Extracted page text data
[Start of Attachment]

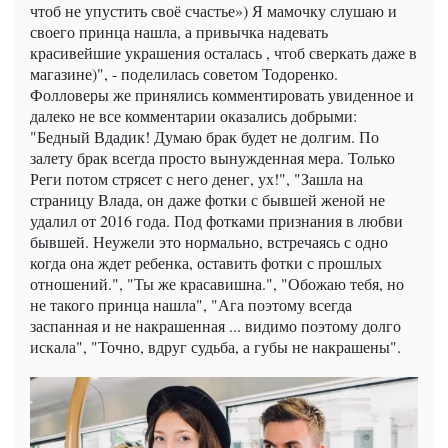
чтоб не упустить своё счастье») Я мамочку слушаю и
своего принца нашла, а привычка надевать
красивейшие украшения осталась , чтоб сверкать даже в
магазине)", - поделилась советом Тодоренко.
Фолловеры же принялись комментировать увиденное и
далеко не все комментарии оказались добрыми:
"Бедный Вдадик! Думаю брак будет не долгим. По
залету брак всегда просто вынужденная мера. Только
Реги потом стрясет с него денег, ух!", "Зашла на
страницу Влада, он даже фотки с бывшей женой не
удалил от 2016 года. Под фотками признания в любви
бывшей. Неужели это нормально, встречаясь с одно
когда она ждет ребенка, оставить фотки с прошлых
отношений.", "Ты же красавишна.", "Обожаю тебя, но
не такого принца нашла", "Ага поэтому всегда
заспанная и не накрашенная ... видимо поэтому долго
искала", "Точно, вдруг судьба, а губы не накрашены".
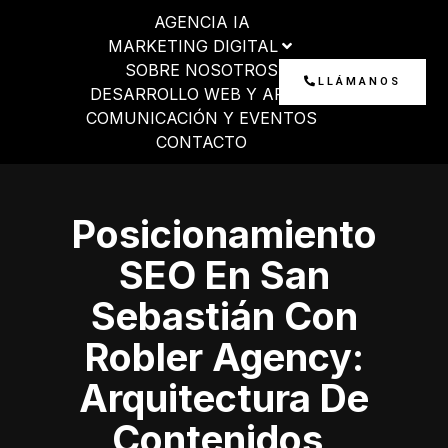
Ir
AGENCIA IA
al
MARKETING DIGITAL
contenido
SOBRE NOSOTROS
LLÁMANOS
DESARROLLO WEB Y APP
COMUNICACIÓN Y EVENTOS
CONTACTO
Posicionamiento
SEO En San
Sebastián Con
Robler Agency:
Arquitectura De
Contenidos,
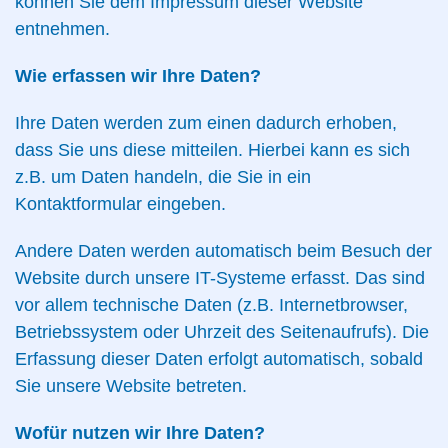
können Sie dem Impressum dieser Website
entnehmen.
Wie erfassen wir Ihre Daten?
Ihre Daten werden zum einen dadurch erhoben,
dass Sie uns diese mitteilen. Hierbei kann es sich
z.B. um Daten handeln, die Sie in ein
Kontaktformular eingeben.
Andere Daten werden automatisch beim Besuch der
Website durch unsere IT-Systeme erfasst. Das sind
vor allem technische Daten (z.B. Internetbrowser,
Betriebssystem oder Uhrzeit des Seitenaufrufs). Die
Erfassung dieser Daten erfolgt automatisch, sobald
Sie unsere Website betreten.
Wofür nutzen wir Ihre Daten?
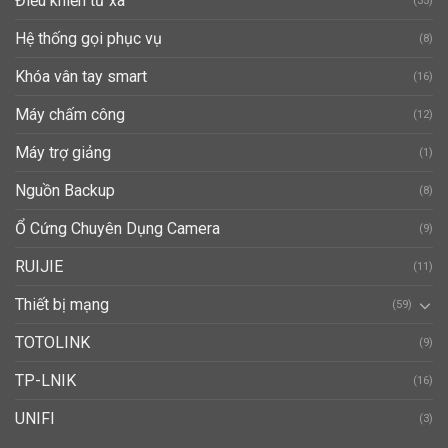
Điều khiển từ xa
(35)
Hệ thống gọi phục vụ
(8)
Khóa vân tay smart
(16)
Máy chấm công
(12)
Máy trợ giảng
(1)
Nguồn Backup
(8)
Ổ Cứng Chuyên Dụng Camera
(9)
RUIJIE
(11)
Thiết bị mạng
(59)
TOTOLINK
(9)
TP-LNIK
(16)
UNIFI
(3)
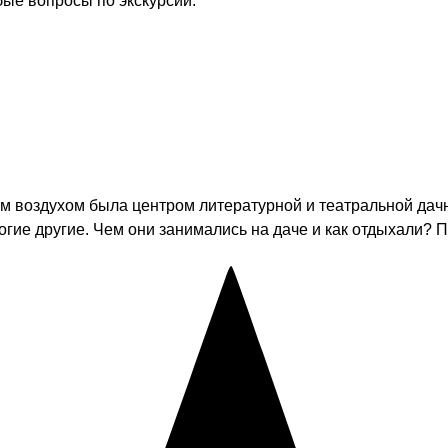
бые вопросы по экскурсии.
м воздухом была центром литературной и театральной дач
огие другие. Чем они занимались на даче и как отдыхали? 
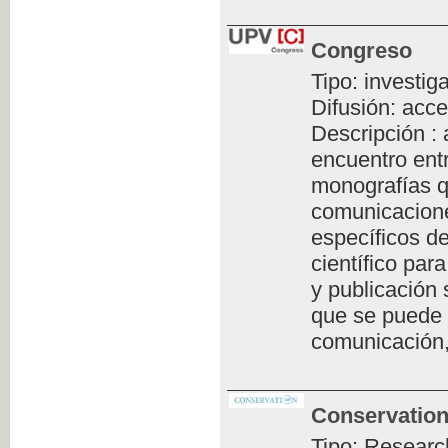
Congreso
Tipo: investig
Difusión: acce
Descripción :
encuentro ent
monografías q
comunicacione
específicos de
científico par
y publicación 
que se puede 
comunicación,
Conservation
Tipo: Researc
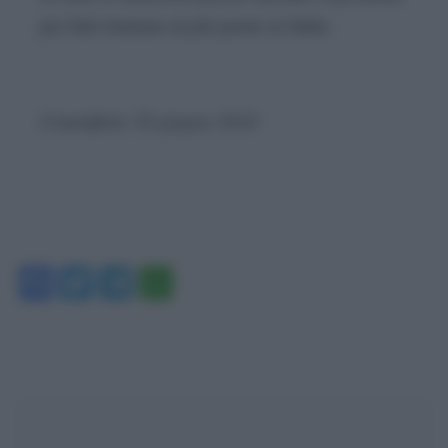
per farti rientrare al più presto in Italia.
il manifesto 30 giugno 2018
Facebook
Twitter
Telegram
WhatsApp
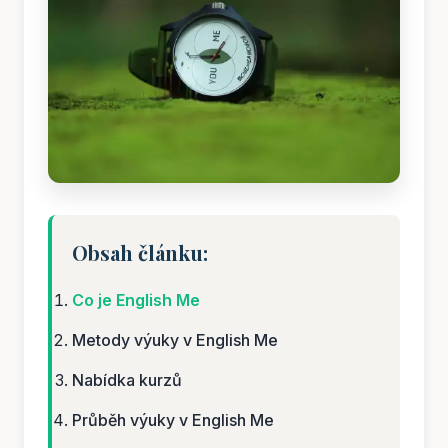
Obsah článku:
Co je English Me
Metody výuky v English Me
Nabídka kurzů
Průběh výuky v English Me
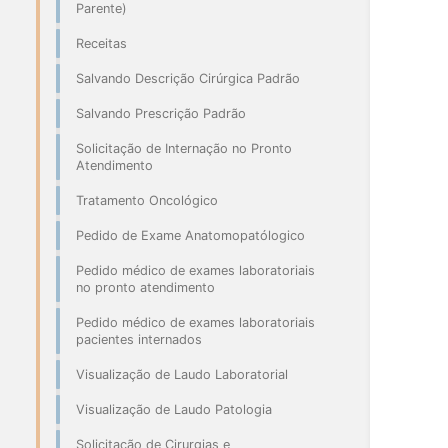
Parente)
Receitas
Salvando Descrição Cirúrgica Padrão
Salvando Prescrição Padrão
Solicitação de Internação no Pronto
Atendimento
Tratamento Oncológico
Pedido de Exame Anatomopatólogico
Pedido médico de exames laboratoriais
no pronto atendimento
Pedido médico de exames laboratoriais
pacientes internados
Visualização de Laudo Laboratorial
Visualização de Laudo Patologia
Solicitação de Cirurgias e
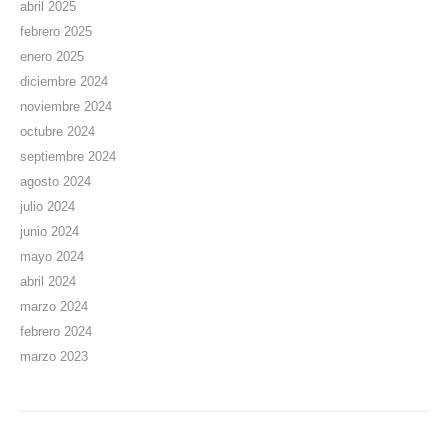
abril 2025
febrero 2025
enero 2025
diciembre 2024
noviembre 2024
octubre 2024
septiembre 2024
agosto 2024
julio 2024
junio 2024
mayo 2024
abril 2024
marzo 2024
febrero 2024
marzo 2023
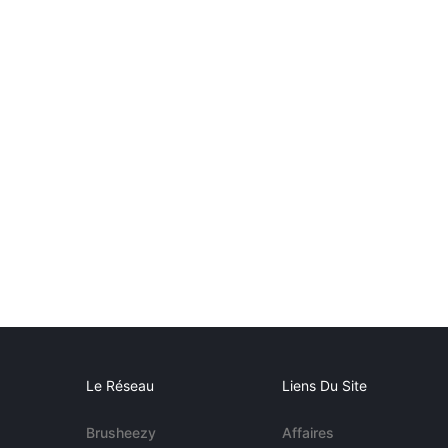
Le Réseau
Liens Du Site
Brusheezy
Affaires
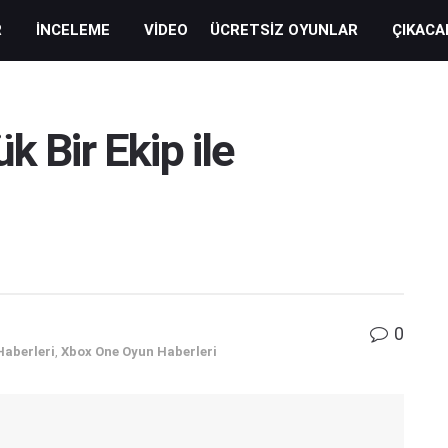
R
İNCELEME
VIDEO
ÜCRETSIZ OYUNLAR
ÇIKACA
k Bir Ekip ile
0
Haberleri
,
Xbox One Oyun Haberleri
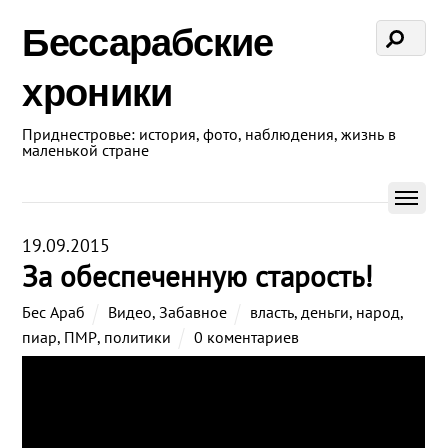
Бессарабские
хроники
Приднестровье: история, фото, наблюдения, жизнь в
маленькой стране
19.09.2015
За обеспеченную старость!
Бес Араб
Видео
,
Забавное
власть
,
деньги
,
народ
,
пиар
,
ПМР
,
политики
0 коментариев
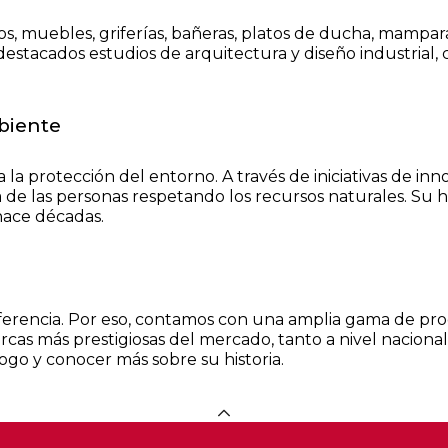
rios, muebles, griferías, bañeras, platos de ducha, mamp
on destacados estudios de arquitectura y diseño industri
biente
a la protección del entorno. A través de iniciativas de i
da de las personas respetando los recursos naturales. Su
hace décadas.
iferencia. Por eso, contamos con una amplia gama de pr
cas más prestigiosas del mercado, tanto a nivel nacional 
ogo y conocer más sobre su historia.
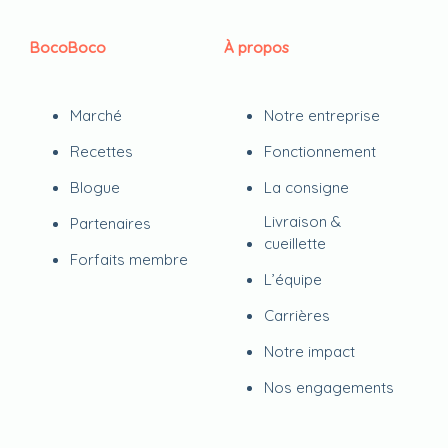
BocoBoco
À propos
Marché
Notre entreprise
Recettes
Fonctionnement
Blogue
La consigne
Livraison &
Partenaires
cueillette
Forfaits membre
L’équipe
Carrières
Notre impact
Nos engagements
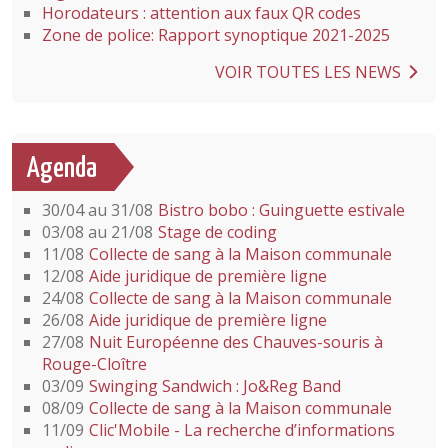
Horodateurs : attention aux faux QR codes
Zone de police: Rapport synoptique 2021-2025
VOIR TOUTES LES NEWS
Agenda
30/04 au 31/08
Bistro bobo : Guinguette estivale
03/08 au 21/08
Stage de coding
11/08
Collecte de sang à la Maison communale
12/08
Aide juridique de première ligne
24/08
Collecte de sang à la Maison communale
26/08
Aide juridique de première ligne
27/08
Nuit Européenne des Chauves-souris à
Rouge-Cloître
03/09
Swinging Sandwich : Jo&Reg Band
08/09
Collecte de sang à la Maison communale
11/09
Clic'Mobile - La recherche d’informations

[End of Attachment]

What you return must match the lines from the top of the data through the line with "Andere Daten werden" exactly, with the pictures removed.

чтоб не упустить своё счастье») Я мамочку слушаю и
своего принца нашла, а привычка надевать
красивейшие украшения осталась , чтоб сверкать даже в
магазине)", - поделилась советом Тодоренко.
Фолловеры же принялись комментировать увиденное и
далеко не все комментарии оказались добрыми:
"Бедный Вдадик! Думаю брак будет не долгим. По
залету брак всегда просто вынужденная мера. Только
Реги потом стрясет с него денег, ух!", "Зашла на
страницу Влада, он даже фотки с бывшей женой не
удалил от 2016 года. Под фотками признания в любви
бывшей. Неужели это нормально, встречаясь с одно
когда она ждет ребенка, оставить фотки с прошлых
отношений.", "Ты же красавишна.", "Обожаю тебя, но
не такого принца нашла", "Ага поэтому всегда
заспанная и не накрашенная ... видимо поэтому долго
искала", "Точно, вдруг судьба, а губы не накрашены".
Ir
AGENCIA IA
al
MARKETING DIGITAL
contenido
SOBRE NOSOTROS
LLÁMANOS
DESARROLLO WEB Y APP
COMUNICACIÓN Y EVENTOS
CONTACTO
Posicionamiento
SEO En San
Sebastián Con
Robler Agency:
Arquitectura De
Contenidos,
können Sie dem Impressum dieser Website
entnehmen.
Wie erfassen wir Ihre Daten?
Ihre Daten werden zum einen dadurch erhoben,
dass Sie uns diese mitteilen. Hierbei kann es sich
z.B. um Daten handeln, die Sie in ein
Kontaktformular eingeben.
Andere Daten werden automatisch beim Besuch der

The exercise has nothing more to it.